The budget will be a large issue, he said, as revenues have not grown as much as anticipated and expenses are not going down

The personal property tax elimination proposal has an uphill climb, Goedde said.

"I have heard from many business people who want to see their personal property tax eliminated," he said. "In some cases, this could reduce revenue for local public entities by 40 percent, and I don't know how a city or highway district gets along with such a cut."

Rep. Ed Morse, R-Hayden, real estate appraiser, said two of his biggest issues early on are personal property taxation and health care.

"I may have a bill on personal property taxation," Morse said.

He said it will be a significant issue this session because businesses have been burdened with annual reporting requirements on personal property that others have not.

"We've exempted many other types of personal property," Morse said. "The only one left is business personal property."

He said it will be important for the Legislature to classify what's real and what's personal property.

One of the bigger issues will be what to do with Medicaid expansion, according to freshman Rep. Luke Malek, R-Coeur d'Alene.

He said the state will have to decide whether it wants to accept federal funds that would provide medical insurance for people below 138 percent of the poverty level.

Idaho currently pays catastrophic medical bills for the indigent, through the state's medical indigency/Catastrophic Health Care program, which comes from the state general fund and local property tax money.

In November, a panel comprised by Gov. Butch Otter's office recommended the state utilize the federal dollars, but the questions some lawmakers are wondering is what the state would do if the money ran out, especially since there is a strong push for the federal government to reduce spending.

The program would be fully paid by the government for three years, then it would go to 90 percent covered after that. What would happen, he asked, if the state agreed to then the program was cut.

"Then the state's on the hook," he said. "What happens then?"

Rep. Steve Vick, R-Dalton Gardens, said constituents have been hammering him about halting implementation of the Affordable Care Act, and ensuring the federal government doesn't "take away our guns" after the Sandy Hook shooting.

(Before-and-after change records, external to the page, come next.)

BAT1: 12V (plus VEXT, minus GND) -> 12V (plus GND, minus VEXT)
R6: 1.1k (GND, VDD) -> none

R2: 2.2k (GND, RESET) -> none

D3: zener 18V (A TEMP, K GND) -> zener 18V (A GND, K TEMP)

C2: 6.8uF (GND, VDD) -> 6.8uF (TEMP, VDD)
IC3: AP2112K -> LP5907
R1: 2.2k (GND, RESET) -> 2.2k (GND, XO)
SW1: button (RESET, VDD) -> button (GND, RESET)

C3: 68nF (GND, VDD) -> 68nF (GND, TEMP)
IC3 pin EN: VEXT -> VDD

"That's what I'm hearing the most," Vick said.

He is optimistic about both issues. Gun ownership is already protected in Idaho's Constitution, he said.

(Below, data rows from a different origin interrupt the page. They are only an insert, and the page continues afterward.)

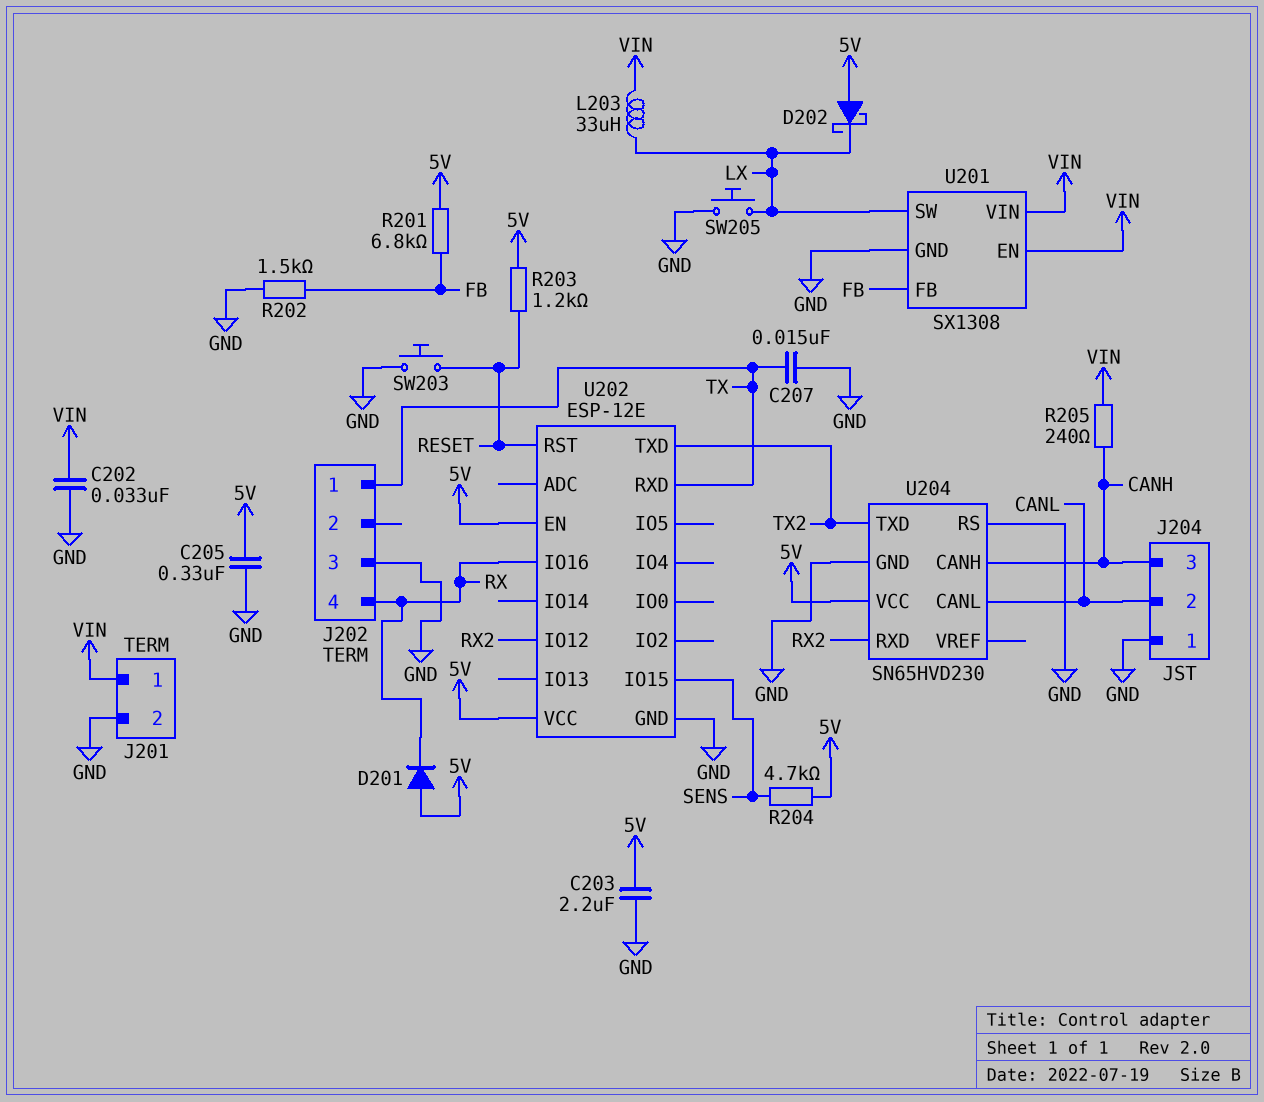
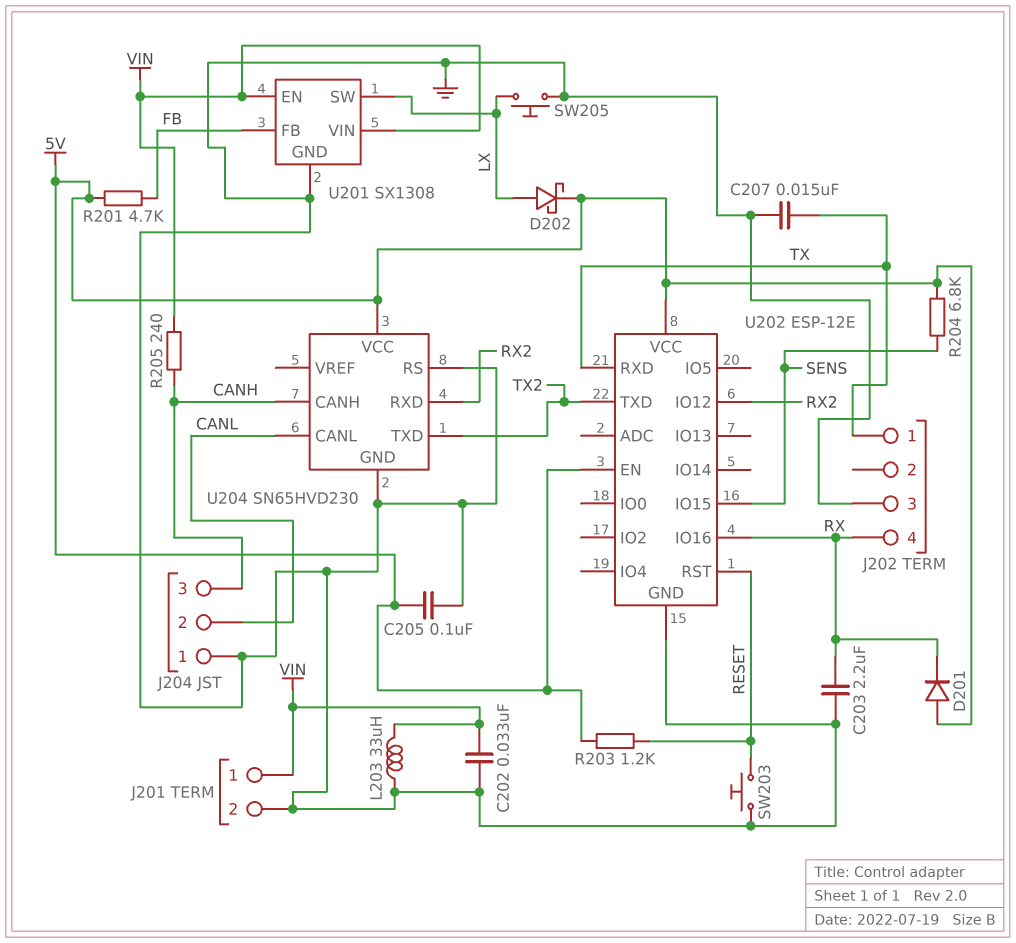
C203: 2.2uF (5V, GND) -> 2.2uF (GND, RX)
C205: 330nF (5V, GND) -> 100nF (5V, GND)
D202: schottky (A 5V, K LX) -> schottky (A LX, K 5V)
L203: 33uH (LX, VIN) -> 33uH (GND, VIN)
R201: 6.8k (5V, FB) -> 4.7k (5V, FB)
R202: 1.5k (FB, GND) -> none
R204: 4.7k (5V, SENS) -> 6.8k (5V, SENS)

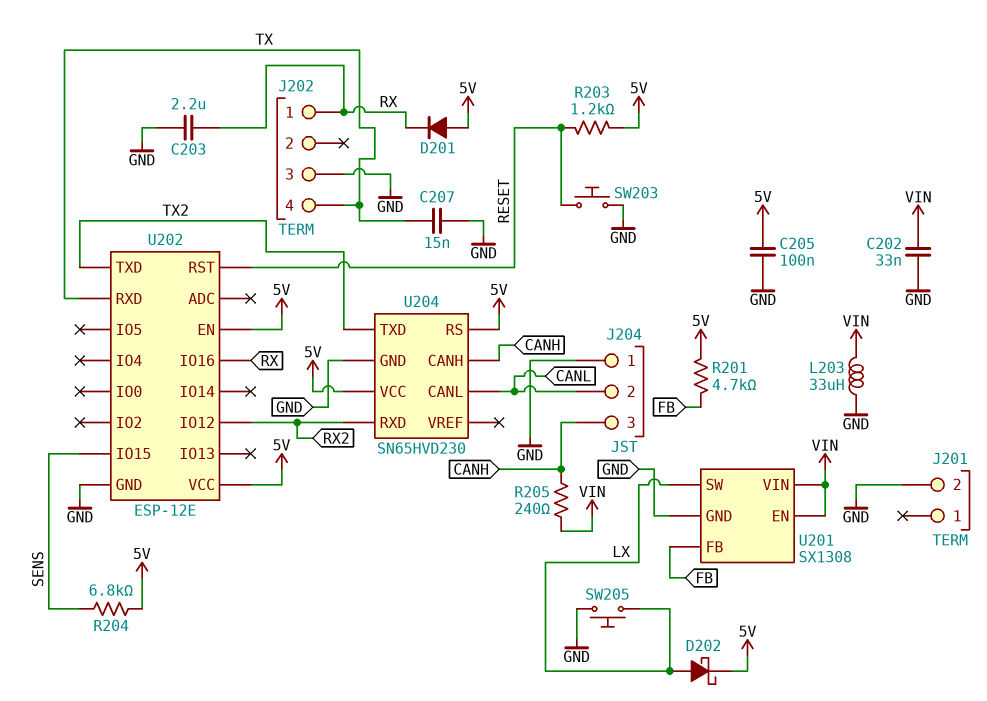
J201 pin 1: VIN -> none
J202 pin 1: TX -> RX
J202 pin 4: RX -> TX
U204 pin RS: GND -> 5V

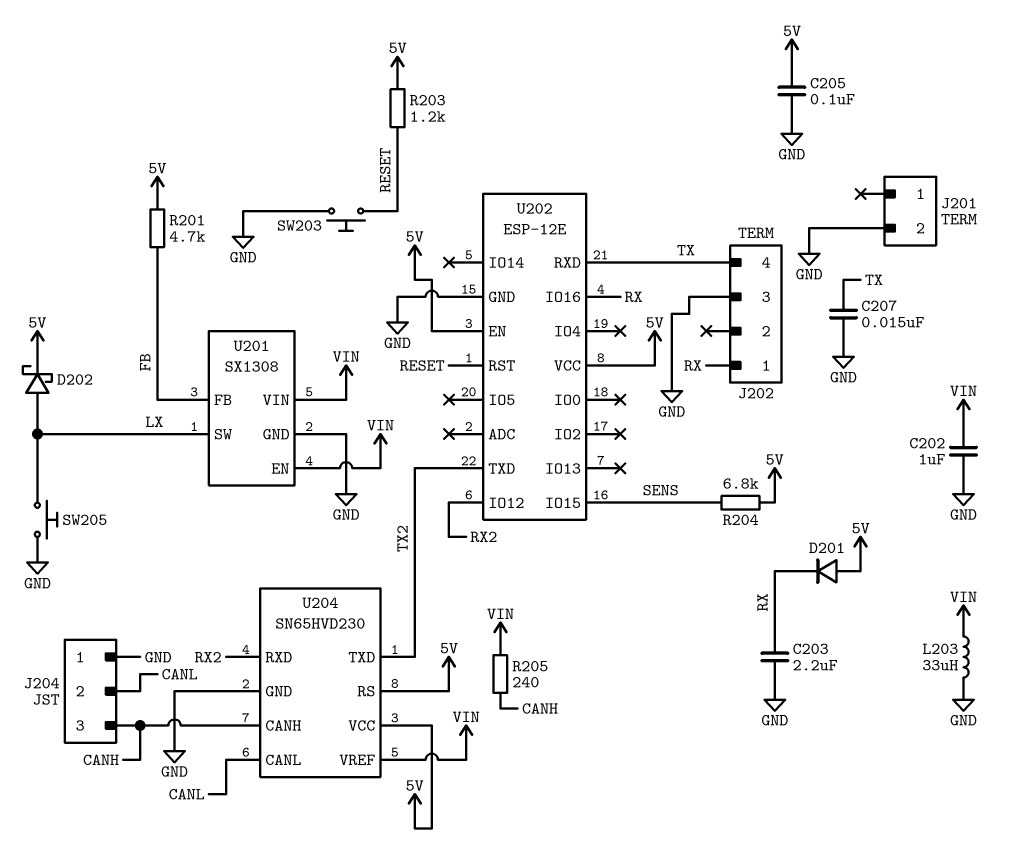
C202: 33nF (GND, VIN) -> 1uF (GND, VIN)
U204 pin VREF: none -> VIN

"If (the federal government) were to pass anything, which I doubt they will, I don't think there's support for that even in D.C.," he said.

And Vick hopes to follow Oklahoma in suing the federal government over the employer mandate under the new health reform act.

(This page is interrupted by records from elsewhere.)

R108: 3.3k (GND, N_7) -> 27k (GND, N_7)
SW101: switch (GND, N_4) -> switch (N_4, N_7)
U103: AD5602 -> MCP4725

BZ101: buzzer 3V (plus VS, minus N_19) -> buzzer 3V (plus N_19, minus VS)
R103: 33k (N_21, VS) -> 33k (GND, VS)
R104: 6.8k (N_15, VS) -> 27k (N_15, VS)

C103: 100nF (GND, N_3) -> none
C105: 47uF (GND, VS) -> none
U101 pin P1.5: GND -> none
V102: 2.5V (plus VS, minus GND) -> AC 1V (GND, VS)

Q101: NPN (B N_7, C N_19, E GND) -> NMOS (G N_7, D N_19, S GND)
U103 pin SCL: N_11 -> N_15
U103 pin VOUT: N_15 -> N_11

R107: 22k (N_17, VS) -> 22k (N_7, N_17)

"That's something I think has not been challenged," Vick said.

Vick plans to take another crack at a bill that would require a two-thirds vote to raise taxes and fees.

Vick also hopes to tweak Medicaid by establishing a competitive managed care system, he said.

Rep. Vito Barbieri, R-Dalton Gardens, expects an interesting dynamic in this legislative session, with more than 20 new House members.

He hopes to float a bill adjusting how local improvement districts are created, he said.

Constituents are demanding a say in agencies' creation of such funding mechanisms, he said.

"We've got to revamp that so a district can't unilaterally determine whether to form an LID," he said.

Barbieri is partnering with Nonini on a bill to create a tax credit scholarship program.

"It looks like an excellent program that would very well in Idaho," he said, noting that it has been successful in Georgia.

Legislative town hall slated

- Local legislators will hold a town hall meeting on Jan. 26 at American Legion Post 143 in Post Falls from 9-11 a.m. An update on the session will be provided and there will be an opportunity to ask questions.